**TEXT EXCERPT**:
In the new study, Fehr and colleagues uncovered activity in two areas of the brain underlying the neural mechanism involved in conforming to society's values. They further determined that subjects with Machiavellian personalities—a strong sense of self-interest, opportunism and manipulation—have heightened activity in one of these regions, which the authors believe is related to assessing the threat of punishment.
During the study, which also involved scientists at the University of Ulm in Germany, 23 male students were instructed to play a version of the "ultimatum game" while their brains were scanned via functional magnetic resonance imaging (fMRI). Each participant was given a sum of money (100 monetary units) to split however he chose with an anonymous partner. In some cases the recipient simply had to accept any offer made. Other times, after an offer was made, the recipient had the option penalize the giver by taking some or all of their money, if the latter had not shared generously.
The subjects' brains were only scanned when they played the giver role. Before each trial, both players were told whether the recipient would be allowed to exact a punishment if he felt he got too slim a slice of the pie. Two areas of the cortex (the brain's primary processing unit) were particularly active during the trials when punishment was an option: the lateral orbitofrontal cortex, a region below the temples of the head that had, in previous research, been implicated in processing a threat stimulus, and a section just behind it called the dorsolateral prefrontal cortex.
"The lateral orbitofrontal cortex [activity] represents the punishment threat here," says Fehr, citing previous research that fingered it in threat assessment. "More specifically, how bad does the brain interpret this punishment threat?"
Alternatively, he says, "[the dorsolateral prefrontal cortex] is an area that is involved in cognitive control and overriding prepotent impulses. Here, we have a design where the prepotent impulse is not to share the money—at least to the extent that player B wants it shared."

Stored data:
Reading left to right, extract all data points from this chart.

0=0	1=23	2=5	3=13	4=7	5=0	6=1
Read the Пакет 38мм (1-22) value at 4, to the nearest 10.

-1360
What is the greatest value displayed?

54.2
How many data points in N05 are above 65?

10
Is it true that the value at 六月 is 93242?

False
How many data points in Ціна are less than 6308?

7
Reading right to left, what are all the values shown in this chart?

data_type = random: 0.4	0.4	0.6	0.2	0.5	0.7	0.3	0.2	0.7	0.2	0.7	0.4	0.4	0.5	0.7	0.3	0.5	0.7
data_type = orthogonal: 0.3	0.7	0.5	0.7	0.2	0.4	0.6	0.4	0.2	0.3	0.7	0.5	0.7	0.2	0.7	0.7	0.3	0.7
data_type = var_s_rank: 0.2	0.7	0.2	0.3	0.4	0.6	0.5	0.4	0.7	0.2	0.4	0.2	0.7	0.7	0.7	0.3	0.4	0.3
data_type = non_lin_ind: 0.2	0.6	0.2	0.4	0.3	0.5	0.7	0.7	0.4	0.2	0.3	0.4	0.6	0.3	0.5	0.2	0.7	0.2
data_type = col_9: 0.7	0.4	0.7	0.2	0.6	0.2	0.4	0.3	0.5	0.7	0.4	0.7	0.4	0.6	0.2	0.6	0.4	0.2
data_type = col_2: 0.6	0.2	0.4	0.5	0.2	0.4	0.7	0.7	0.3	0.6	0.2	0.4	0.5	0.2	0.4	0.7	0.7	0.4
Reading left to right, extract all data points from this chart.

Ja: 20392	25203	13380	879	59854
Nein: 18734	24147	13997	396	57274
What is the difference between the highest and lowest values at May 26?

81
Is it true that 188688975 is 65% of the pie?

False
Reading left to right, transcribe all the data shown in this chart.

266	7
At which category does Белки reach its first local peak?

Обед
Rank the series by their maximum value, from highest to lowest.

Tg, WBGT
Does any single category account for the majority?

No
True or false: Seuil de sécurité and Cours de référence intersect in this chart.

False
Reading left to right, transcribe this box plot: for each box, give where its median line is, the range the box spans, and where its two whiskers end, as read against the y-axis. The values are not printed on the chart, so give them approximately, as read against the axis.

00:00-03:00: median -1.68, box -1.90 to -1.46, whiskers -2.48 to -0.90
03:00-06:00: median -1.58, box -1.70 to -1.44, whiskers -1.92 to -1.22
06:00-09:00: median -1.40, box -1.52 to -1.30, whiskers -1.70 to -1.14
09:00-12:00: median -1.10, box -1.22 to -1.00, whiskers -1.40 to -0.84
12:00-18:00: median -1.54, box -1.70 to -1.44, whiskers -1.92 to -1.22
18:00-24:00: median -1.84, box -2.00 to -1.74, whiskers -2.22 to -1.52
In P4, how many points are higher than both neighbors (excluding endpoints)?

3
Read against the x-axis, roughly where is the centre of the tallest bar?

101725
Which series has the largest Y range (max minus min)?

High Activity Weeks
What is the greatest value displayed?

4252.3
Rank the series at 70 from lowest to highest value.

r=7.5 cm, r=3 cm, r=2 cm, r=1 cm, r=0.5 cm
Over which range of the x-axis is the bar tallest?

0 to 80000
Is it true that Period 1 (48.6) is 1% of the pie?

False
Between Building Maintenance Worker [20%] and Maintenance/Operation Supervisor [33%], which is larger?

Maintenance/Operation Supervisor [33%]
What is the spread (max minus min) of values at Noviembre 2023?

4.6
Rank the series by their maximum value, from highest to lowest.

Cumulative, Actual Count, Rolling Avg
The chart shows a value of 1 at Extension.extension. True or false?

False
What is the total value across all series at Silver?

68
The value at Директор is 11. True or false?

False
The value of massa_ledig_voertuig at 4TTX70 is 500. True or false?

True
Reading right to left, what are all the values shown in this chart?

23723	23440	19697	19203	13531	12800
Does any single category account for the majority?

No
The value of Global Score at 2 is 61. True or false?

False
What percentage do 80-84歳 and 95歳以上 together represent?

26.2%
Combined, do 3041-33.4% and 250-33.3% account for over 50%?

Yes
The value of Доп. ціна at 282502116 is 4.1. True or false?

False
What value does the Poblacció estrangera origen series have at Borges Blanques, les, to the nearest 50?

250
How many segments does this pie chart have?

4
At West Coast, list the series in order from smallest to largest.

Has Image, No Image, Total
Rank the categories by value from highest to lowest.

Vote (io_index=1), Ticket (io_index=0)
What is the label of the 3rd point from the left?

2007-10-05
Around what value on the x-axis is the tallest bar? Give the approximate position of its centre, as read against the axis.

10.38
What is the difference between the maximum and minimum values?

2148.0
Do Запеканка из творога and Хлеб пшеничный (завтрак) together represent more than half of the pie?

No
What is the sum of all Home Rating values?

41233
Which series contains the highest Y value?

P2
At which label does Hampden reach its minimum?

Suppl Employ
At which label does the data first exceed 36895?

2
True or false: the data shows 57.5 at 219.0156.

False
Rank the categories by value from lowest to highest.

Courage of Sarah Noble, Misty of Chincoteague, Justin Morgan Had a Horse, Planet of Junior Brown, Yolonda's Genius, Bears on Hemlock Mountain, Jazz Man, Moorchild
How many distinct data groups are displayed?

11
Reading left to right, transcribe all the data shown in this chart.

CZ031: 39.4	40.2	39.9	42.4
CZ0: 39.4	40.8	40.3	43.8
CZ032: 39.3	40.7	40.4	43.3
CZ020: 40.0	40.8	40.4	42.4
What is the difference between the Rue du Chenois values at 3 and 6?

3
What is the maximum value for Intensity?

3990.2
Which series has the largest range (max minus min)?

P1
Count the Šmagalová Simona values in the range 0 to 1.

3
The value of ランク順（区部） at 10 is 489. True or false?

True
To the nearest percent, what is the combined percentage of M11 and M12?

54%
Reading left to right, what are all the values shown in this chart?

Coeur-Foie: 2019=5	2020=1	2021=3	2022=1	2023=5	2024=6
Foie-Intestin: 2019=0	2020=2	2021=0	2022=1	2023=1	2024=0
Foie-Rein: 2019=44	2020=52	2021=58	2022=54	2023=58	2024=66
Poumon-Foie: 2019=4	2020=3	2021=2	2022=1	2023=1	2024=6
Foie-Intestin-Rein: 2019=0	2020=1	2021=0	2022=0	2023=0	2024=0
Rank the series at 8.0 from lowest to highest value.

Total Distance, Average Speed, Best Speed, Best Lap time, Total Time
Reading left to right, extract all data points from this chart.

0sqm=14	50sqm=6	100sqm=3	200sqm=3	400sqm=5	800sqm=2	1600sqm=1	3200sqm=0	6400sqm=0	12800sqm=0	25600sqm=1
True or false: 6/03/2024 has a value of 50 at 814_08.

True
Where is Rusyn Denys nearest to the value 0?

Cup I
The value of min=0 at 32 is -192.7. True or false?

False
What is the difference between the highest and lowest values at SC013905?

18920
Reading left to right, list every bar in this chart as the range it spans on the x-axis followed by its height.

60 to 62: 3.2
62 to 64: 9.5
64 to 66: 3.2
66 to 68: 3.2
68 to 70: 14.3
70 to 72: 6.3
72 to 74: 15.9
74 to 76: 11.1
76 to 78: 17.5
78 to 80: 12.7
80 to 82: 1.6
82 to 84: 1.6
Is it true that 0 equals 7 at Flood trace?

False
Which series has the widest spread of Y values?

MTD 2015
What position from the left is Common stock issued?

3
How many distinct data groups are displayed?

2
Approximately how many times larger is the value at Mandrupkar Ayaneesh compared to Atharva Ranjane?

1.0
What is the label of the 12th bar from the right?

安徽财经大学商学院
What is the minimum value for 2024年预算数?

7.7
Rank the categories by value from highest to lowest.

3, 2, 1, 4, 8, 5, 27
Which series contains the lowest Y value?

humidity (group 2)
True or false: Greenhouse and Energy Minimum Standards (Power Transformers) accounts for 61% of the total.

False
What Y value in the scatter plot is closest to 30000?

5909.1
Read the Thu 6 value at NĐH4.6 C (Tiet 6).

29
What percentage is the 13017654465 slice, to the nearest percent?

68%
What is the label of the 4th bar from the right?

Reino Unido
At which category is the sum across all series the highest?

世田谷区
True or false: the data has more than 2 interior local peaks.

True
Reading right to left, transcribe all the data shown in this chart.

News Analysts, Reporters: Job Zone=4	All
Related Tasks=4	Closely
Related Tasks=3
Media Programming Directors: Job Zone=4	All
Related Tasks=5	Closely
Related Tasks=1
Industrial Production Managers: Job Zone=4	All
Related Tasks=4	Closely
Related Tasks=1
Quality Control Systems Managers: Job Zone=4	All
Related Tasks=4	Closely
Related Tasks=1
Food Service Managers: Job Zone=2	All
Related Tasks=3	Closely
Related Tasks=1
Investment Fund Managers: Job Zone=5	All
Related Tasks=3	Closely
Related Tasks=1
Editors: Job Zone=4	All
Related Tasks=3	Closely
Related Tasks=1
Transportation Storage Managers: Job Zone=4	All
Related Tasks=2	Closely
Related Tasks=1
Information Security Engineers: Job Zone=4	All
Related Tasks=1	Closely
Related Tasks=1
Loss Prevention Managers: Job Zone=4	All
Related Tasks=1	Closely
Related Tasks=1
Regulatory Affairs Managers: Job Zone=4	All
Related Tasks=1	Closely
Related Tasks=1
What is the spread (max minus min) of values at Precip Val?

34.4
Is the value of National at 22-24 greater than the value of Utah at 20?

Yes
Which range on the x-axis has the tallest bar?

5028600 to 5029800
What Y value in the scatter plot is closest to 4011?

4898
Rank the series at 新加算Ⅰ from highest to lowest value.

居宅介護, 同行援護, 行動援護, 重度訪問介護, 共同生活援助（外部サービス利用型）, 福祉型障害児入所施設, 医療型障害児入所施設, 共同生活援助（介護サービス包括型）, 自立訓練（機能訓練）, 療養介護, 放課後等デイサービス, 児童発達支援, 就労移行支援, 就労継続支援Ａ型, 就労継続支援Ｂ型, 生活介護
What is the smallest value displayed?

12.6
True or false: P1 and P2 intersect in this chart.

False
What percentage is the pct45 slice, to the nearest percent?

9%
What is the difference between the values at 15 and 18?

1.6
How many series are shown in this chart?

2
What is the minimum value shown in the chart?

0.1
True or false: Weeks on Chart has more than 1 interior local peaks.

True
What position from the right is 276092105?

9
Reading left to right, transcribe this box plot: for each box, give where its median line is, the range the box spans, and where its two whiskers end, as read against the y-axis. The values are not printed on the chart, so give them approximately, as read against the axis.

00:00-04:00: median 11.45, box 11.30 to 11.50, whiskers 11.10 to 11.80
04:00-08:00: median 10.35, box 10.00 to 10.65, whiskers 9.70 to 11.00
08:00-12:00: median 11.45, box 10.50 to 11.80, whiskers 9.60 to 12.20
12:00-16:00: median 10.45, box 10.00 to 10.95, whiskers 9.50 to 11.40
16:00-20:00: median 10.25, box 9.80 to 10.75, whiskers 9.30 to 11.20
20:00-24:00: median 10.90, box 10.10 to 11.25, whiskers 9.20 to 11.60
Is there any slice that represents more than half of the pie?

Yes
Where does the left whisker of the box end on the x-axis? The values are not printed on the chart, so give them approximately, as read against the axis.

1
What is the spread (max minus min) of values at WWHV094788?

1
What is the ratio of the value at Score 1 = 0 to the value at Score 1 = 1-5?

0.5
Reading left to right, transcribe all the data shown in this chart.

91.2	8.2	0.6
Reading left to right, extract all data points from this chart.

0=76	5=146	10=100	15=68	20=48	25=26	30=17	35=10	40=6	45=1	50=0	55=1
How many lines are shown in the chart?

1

**WHAT TO WORK ON**:
A. List the traits that the brain study excerpt gives as making up a Machiavellian personality.
B. Repeat the part of the brain study excerpt starting at "The subjects' brains" and ending at "dorsolateral prefrontal cortex.".

**OUTPUTS FOR THE TASKS**:
A.
- A strong sense of self-interest
- Opportunism
- Manipulation

B.
The subjects' brains were only scanned when they played the giver role. Before each trial, both players were told whether the recipient would be allowed to exact a punishment if he felt he got too slim a slice of the pie. Two areas of the cortex (the brain's primary processing unit) were particularly active during the trials when punishment was an option: the lateral orbitofrontal cortex, a region below the temples of the head that had, in previous research, been implicated in processing a threat stimulus, and a section just behind it called the dorsolateral prefrontal cortex.